On Saturday Paul got up with two of the boys before six. He fed them, rescued the third from his crib, changed some objectionable diapers and made some coffee. Just like he does every morning. I came down later-- after lying there listening to screaming and willing the smell of the coffee to somehow fly me downstairs like magic dust. While I was trying to hide under our blankets, he had decided to clean out the return registers (big holes in the floor covered by grates, where the boys store all manner of food and toys), and then in a feat of heroic proportions he braved the underbelly of the couch cushions with the vacuum cleaner. He is often twice the mother I am.
I am largely ambivalent towards Mother's Day (big surprise), preferring to use it as an excuse to spend as much time by myself as possible. Even typing this makes me giggle because: 1. I realize how different I am from my own mother who desires exactly the opposite and I wonder if that will be me one day, and 2. of COURSE I do not get to spend the day by myself. Have you met these little people? They enjoy a lot of togetherness. It is their way.

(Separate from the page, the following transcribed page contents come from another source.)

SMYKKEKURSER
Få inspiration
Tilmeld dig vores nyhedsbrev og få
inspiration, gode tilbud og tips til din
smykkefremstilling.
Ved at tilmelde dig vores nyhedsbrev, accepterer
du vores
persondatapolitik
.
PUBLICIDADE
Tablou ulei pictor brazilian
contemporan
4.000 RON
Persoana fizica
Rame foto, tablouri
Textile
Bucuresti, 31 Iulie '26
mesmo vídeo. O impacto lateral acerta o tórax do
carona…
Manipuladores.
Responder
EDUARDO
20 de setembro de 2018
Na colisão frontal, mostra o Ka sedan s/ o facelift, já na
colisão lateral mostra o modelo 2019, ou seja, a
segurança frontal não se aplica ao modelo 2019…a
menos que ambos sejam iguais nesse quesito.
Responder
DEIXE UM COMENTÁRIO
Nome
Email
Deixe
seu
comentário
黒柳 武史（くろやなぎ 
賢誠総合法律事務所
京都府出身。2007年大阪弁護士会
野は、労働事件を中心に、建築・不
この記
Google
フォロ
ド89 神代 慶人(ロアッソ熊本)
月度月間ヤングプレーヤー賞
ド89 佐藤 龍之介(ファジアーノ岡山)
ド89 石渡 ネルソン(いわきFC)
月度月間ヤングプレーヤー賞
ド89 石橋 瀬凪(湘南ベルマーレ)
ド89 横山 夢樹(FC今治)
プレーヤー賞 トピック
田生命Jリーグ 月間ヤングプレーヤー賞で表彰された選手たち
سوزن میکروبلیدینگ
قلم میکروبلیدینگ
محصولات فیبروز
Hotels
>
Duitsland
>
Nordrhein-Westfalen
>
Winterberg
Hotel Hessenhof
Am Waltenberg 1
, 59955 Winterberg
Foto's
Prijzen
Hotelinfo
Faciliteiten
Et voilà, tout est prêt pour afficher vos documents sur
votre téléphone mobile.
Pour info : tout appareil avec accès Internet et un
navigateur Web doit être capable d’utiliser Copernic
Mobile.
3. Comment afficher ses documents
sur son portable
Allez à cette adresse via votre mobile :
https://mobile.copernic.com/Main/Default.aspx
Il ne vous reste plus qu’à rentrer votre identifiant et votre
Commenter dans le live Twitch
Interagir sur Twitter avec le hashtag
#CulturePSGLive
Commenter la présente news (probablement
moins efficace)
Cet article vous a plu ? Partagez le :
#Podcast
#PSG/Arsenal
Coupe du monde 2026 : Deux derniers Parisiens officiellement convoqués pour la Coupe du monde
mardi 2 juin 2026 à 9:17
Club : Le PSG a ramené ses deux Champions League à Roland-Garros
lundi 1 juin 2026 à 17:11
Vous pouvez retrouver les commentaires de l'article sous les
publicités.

But I am not going to look this gift horse in the mouth, especially after spending Saturday night in the company of some amazing people celebrating the complications of family and motherhood-- and we all know it's complicated. Like most days that merit their own Hallmark commercial, there is always a flip side. I know that his day heightens the grief of those who have lost their mothers or for those who's circumstances are preventing them from being the parent that they would like to be. It is heavy stuff, and looking at my own life in comparison, I know that I have been given the world.
I am grateful for my small people, for the woman my own mother is, and for the people that have come along side my family and myself and mothered us in their own way. I am grateful for the mother who gave life to my boys and who continues to love them in a way that I'll probably never understand.